The whole incident, sarcasm-free, occurred a week earlier when an Israeli embassy security guard shot dead a 17-year-old Jordanian man and the landlord who was at the wrong place at the wrong time. Allegedly, the young man was delivering furniture to the Israeli man, when they both quarrelled and the former attacked the latter with a screwdriver. To defend himself, the Israeli security guard reached out for his gun (like a sensible person would do), and with little regard to human life, killed both the young boy and the landlord who was standing there.

The tragedy of the entire episode, besides the unnecessary and unjustified death of two Jordanians, is the casual reaction of the Israeli government to the crime. To add insult to injury, Israeli officials have suggested that the incident was political (in response to the riots in Jerusalem following Tel Aviv’s wise decision to place metal detectors at Al Aqsa Mosque’s site).

By insisting on diplomatic immunity that protects the guard from questioning and prosecution, and by fabricating events and insisting on the ‘political motive’, Israel masked the regular excessive, brutal, unjustifiable, and non-discriminatory act with the typical self-defence rhetoric.

Any incident, any place and any time is meant to directly harm the innocent and defenceless (but gun bearing) Israeli civil servants – that is the common perception marketed by the masters of the victimisation theory.

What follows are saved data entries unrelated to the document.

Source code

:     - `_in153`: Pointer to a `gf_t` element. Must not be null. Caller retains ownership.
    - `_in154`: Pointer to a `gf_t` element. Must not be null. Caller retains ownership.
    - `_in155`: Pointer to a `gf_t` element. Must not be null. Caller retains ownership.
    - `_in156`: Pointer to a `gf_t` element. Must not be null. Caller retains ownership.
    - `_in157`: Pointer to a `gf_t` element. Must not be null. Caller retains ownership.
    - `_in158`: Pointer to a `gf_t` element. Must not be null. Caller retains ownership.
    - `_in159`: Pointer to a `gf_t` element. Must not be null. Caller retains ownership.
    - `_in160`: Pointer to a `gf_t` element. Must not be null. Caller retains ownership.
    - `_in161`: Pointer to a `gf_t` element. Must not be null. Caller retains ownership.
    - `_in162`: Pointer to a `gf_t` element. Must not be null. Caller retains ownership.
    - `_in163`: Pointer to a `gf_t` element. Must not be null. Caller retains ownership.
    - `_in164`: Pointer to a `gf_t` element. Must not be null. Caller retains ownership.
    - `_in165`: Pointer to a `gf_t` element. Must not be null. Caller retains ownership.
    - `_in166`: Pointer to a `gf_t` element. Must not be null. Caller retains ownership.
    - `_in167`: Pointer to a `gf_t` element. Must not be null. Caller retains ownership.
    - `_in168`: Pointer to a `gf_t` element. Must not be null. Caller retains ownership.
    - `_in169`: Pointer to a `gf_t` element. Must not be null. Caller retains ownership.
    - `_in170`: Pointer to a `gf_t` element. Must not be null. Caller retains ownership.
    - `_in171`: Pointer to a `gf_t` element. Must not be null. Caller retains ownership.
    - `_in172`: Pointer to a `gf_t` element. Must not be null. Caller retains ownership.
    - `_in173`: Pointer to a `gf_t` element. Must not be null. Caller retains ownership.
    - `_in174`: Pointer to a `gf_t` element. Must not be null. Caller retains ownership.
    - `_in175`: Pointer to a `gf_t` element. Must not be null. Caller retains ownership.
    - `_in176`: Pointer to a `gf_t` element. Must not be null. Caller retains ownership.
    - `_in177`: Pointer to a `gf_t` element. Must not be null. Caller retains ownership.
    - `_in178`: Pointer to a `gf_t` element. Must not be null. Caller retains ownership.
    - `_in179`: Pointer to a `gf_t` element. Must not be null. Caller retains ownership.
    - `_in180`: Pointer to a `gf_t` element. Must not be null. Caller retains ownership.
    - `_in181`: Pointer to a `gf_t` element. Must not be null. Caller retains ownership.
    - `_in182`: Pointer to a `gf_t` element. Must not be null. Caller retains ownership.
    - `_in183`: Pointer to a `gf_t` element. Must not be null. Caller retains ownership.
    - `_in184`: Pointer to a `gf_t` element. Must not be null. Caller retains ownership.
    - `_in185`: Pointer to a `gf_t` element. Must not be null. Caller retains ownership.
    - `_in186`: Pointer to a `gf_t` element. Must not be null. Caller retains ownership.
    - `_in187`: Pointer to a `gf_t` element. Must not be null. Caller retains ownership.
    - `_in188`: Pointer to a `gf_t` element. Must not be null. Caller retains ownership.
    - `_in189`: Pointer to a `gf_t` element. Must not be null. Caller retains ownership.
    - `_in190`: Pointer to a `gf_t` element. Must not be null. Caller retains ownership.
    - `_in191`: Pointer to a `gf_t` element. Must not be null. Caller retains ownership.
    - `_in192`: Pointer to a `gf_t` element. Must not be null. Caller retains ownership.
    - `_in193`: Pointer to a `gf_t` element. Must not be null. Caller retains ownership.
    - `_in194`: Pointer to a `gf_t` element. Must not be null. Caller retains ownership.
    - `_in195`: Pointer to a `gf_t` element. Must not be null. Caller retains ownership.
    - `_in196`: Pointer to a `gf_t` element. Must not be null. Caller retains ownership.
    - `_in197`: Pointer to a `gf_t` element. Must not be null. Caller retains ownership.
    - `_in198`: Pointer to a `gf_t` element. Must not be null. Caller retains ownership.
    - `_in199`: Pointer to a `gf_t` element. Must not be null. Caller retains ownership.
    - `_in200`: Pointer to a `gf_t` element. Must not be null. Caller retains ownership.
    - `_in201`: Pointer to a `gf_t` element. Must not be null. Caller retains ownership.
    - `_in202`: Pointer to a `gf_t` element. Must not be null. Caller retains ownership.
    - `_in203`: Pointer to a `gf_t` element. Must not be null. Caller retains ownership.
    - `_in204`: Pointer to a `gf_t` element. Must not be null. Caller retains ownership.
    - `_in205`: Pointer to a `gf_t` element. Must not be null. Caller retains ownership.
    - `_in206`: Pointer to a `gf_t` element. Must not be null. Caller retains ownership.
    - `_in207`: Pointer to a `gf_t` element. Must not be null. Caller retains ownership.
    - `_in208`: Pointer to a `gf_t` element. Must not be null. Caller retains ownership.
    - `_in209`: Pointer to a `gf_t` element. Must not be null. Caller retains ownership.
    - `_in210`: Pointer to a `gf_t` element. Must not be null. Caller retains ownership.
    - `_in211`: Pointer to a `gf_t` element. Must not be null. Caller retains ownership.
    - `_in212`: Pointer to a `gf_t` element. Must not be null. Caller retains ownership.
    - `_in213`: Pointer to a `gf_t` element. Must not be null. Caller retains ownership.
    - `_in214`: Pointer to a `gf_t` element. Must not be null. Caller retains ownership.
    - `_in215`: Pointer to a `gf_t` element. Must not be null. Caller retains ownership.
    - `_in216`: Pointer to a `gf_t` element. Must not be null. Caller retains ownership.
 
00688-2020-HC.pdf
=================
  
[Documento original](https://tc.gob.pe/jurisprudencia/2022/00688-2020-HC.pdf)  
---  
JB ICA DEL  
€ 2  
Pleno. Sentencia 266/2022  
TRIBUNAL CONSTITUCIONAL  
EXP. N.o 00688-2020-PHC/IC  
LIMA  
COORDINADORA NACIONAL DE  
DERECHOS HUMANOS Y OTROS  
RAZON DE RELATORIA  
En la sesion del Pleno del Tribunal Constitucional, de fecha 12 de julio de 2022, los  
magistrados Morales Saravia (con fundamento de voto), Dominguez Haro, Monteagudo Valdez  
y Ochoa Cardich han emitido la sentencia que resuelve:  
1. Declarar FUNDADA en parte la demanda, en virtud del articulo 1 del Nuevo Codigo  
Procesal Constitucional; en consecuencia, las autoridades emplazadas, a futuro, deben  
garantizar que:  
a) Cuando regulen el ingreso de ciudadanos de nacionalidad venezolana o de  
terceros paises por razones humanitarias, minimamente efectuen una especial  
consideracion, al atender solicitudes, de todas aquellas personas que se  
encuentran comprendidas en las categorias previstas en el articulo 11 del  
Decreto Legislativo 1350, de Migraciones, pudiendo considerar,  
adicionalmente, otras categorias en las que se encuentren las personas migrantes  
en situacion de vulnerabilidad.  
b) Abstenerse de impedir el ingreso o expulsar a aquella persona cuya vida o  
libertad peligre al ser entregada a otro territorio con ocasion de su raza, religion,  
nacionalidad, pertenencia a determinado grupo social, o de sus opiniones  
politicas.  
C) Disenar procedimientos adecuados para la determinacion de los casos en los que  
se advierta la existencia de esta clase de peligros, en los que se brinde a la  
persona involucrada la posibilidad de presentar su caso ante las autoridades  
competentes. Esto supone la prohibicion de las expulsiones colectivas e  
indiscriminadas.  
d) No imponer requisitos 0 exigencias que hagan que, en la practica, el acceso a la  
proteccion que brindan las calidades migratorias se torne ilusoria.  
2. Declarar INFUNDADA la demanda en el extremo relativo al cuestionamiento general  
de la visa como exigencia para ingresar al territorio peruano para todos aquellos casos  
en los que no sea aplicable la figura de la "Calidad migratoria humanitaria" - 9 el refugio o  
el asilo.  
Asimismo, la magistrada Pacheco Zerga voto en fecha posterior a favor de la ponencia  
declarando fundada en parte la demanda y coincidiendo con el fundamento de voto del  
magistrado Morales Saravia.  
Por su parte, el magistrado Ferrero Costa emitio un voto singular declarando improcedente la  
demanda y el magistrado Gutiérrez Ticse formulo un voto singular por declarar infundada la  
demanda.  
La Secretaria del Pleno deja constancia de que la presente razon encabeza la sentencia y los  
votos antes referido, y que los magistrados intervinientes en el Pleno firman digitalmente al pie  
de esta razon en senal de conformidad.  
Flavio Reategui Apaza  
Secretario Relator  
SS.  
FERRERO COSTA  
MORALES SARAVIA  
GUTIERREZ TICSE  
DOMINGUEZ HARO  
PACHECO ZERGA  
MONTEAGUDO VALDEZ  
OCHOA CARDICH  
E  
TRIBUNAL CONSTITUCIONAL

Had Tel Aviv had a little bit of tact, they would have at least given themselves some time to investigate the elements behind the incident and then blame it on political agendas.

It could have been a regular, old fashion argument between a client and an employee. It could have been an act of rage by a young young boy, which could have been handled more compassionately and wisely by an older and more sensible man. It could have been so many things, but death should not have been one of them.

God rest the souls of the two innocent victims.